Question

A uniform block of mass \(M\) slides on a smooth horizontal bar. Another mass \(m\) is connected to it by an inextensible string of length \(l\) of negligible mass, and is constrained to oscillate in the X-Y plane only. Neglect the sizes of the masses. The number of degrees of freedom of the system is two and the generalized coordinates are chosen as \(x\) and \(\theta\), as shown in the figure. 

If \(p_x\) and \(p_\theta\) are the generalized momenta corresponding to \(x\) and \(\theta\), respectively, then the correct option(s) is(are)

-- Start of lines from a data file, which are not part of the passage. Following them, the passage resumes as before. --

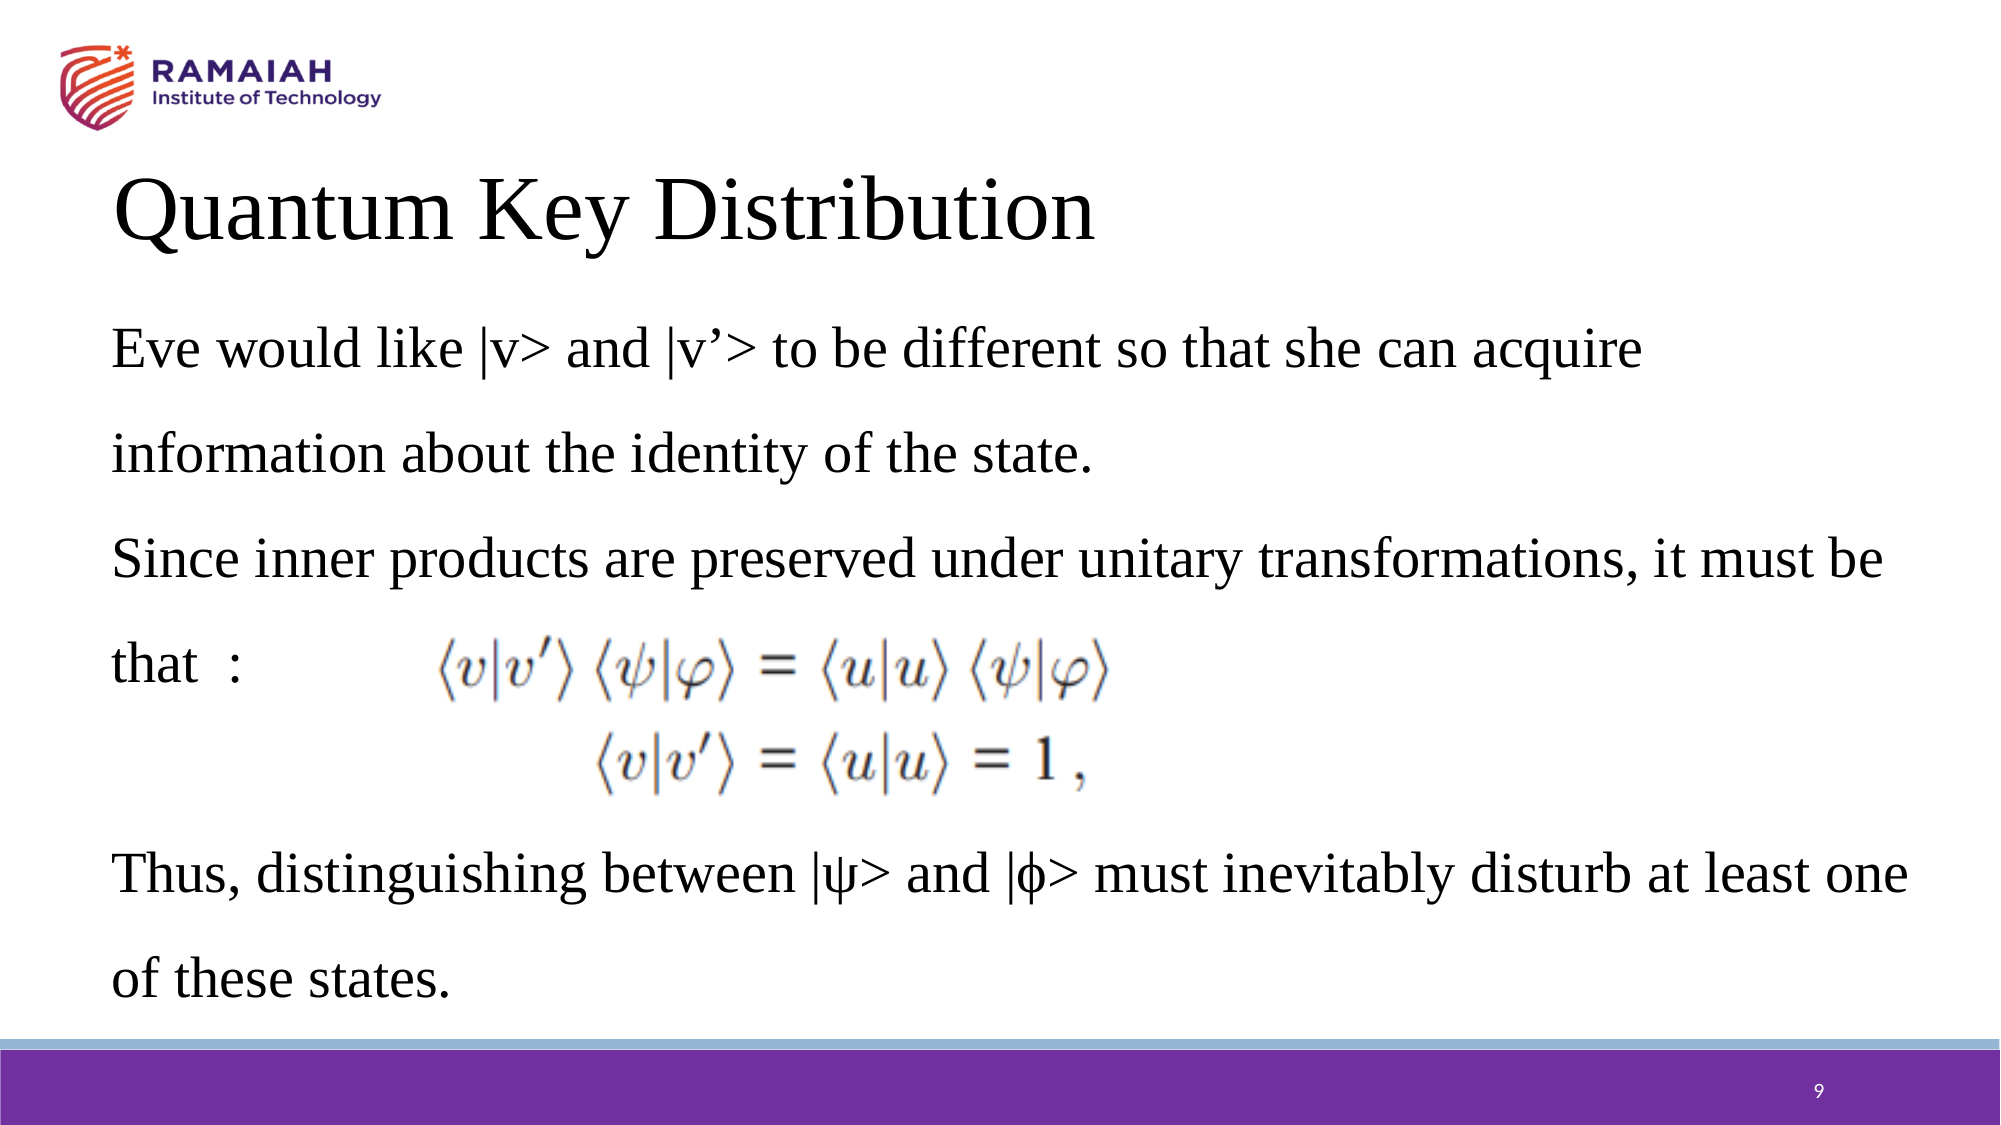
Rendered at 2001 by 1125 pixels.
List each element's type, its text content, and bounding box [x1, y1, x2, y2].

picture [22, 0, 423, 161]
picture [430, 612, 1160, 816]
slide_number 9 [1624, 1059, 1840, 1120]
text_box Quantum Key Distribution [98, 140, 1928, 266]
text_box Eve would like |v> and |v’> to be different so that she can acquire information about the identity of the state. Since inner products are preserved under unitary transformations, it must be that : Thus, distinguishing between |ψ> and |ϕ> must inevitably disturb at least one of these states. [96, 266, 1928, 1017]
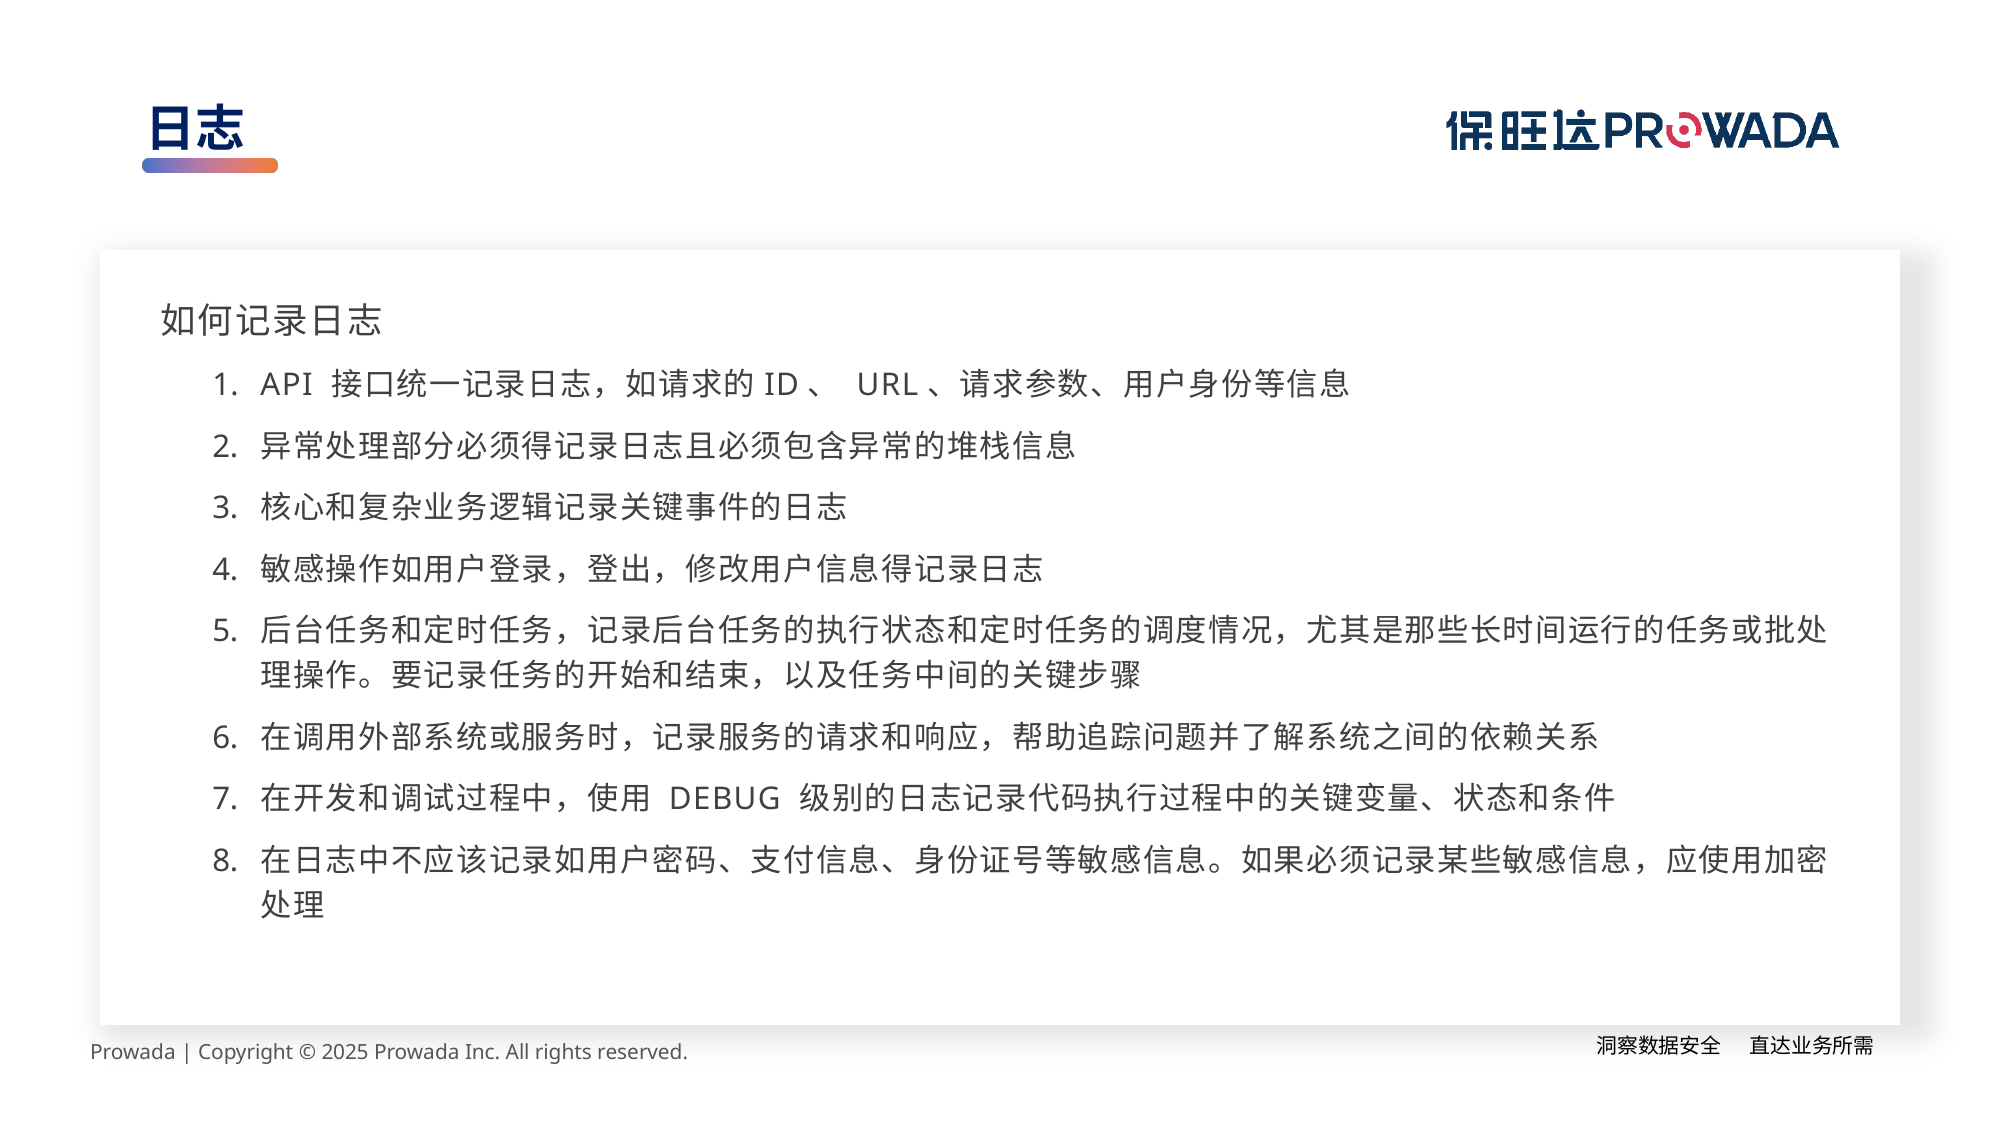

• A. \( p_x = (m + M)\dot{x} + ml \cos\theta \, \dot{\theta} \)
• B. \( p_\theta = ml^2 \dot{\theta} - ml \cos\theta \, \dot{x} \)
• C. \( p_x \) is conserved
• D. \( p_\theta \) is conserved

Hint:

The generalized momenta are obtained by differentiating the Lagrangian with respect to the generalized velocities. Conservation of momentum occurs if no external forces are acting in that direction.

Answer 1

The Correct Option is A, C

The system described consists of two masses and a string that connects them. The generalized coordinates are \(x\) (the displacement of the block \(M\)) and \(\theta\) (the angle of the string relative to the horizontal). For the generalized momenta, we need to compute the partial derivatives of the Lagrangian with respect to the generalized velocities. The Lagrangian is a function of the kinetic and potential energies of the system. The kinetic energy of the system is given by the sum of the energies due to both masses: \[ T = \frac{1}{2}(m + M)\dot{x}^2 + \frac{1}{2} m l^2 \dot{\theta}^2 + m l \dot{x} \dot{\theta} \cos\theta \] The generalized momenta are given by: \[ p_x = \frac{\partial L}{\partial \dot{x}} = (m + M)\dot{x} + ml \cos\theta \, \dot{\theta} \] \[ p_\theta = \frac{\partial L}{\partial \dot{\theta}} = m l^2 \dot{\theta} - m l \cos\theta \, \dot{x} \] Thus, option (A) is correct for \(p_x\), and option (C) is correct as \(p_x\) is conserved (since no external forces are acting in the \(x\)-direction). Therefore, the correct answers are (A) and (C).